Oh!  And we should also test for unaligned huge pages, i.e. multiples of page_size
that aren't PMD-aligned.  At that point, I would say don't pass in @page_size to
this particular testcase, e.g. have main() be something like this:

	vm = vm_create_barebones();

	test_create_guest_memfd_invalid(vm);

	page_size = getpagesize();
	total_size = page_size * 4;
	fd = vm_create_guest_memfd(vm, total_size, 0);

	test_file_read_write(fd);
	test_mmap(fd, page_size);
	test_file_size(fd, page_size, total_size);
	test_fallocate(fd, page_size, total_size);

And then in here, use get_trans_hugepagesz() to do negative testing of
KVM_GUEST_MEMFD_ALLOW_HUGEPAGE.

> +
> +	for (flags = 1; flags; flags <<= 1) {
> +		if (flags & valid_flags)

This only ever tests one flag in isolation, e.g. if it would detect if KVM did
something ridiculous like

	if (flags && !(flags & KVM_GUEST_MEMFD_ALLOW_HUGEPAGE))
		return -EINVAL;

Iterating over all possible values doesn't make sense, and giving "lower" flags
preference is likewise a bit silly, so what if we do (note the s/flags/flag)

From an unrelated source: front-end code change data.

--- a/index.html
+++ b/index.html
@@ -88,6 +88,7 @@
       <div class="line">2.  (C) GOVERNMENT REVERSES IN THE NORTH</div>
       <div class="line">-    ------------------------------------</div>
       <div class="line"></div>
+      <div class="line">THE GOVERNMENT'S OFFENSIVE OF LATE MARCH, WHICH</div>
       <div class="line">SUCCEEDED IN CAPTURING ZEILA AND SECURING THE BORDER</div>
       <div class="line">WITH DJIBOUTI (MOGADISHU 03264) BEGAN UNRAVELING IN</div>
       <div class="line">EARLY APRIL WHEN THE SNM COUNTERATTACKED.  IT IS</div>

	for (flag = 1; flag; flag <<= 1) {
		if (flag & valid_flags)
			continue;

		fd = __vm_create_guest_memfd(vm, page_size, flag);
		TEST_ASSERT(fd == -1 && errno == EINVAL,
			    "guest_memfd() with flags '0x%llx' should fail with EINVAL", flag);

		for_each_set_bit(bit, &valid_flags, 64) {
			fd = __vm_create_guest_memfd(vm, page_size, flag | BIT_ULL(bit));
			TEST_ASSERT(fd == -1 && errno == EINVAL,
				    "guest_memfd() with flags '0x%llx' should fail with EINVAL",
			    	    flag | BIT_ULL(bit));
		}
	}

i.e. test the invalid flag in isolation, and then also test it in combination with
each valid flag.  It's from from exhaustive, but it'll at least ensure we have *some*
coverage if/when new flags come along.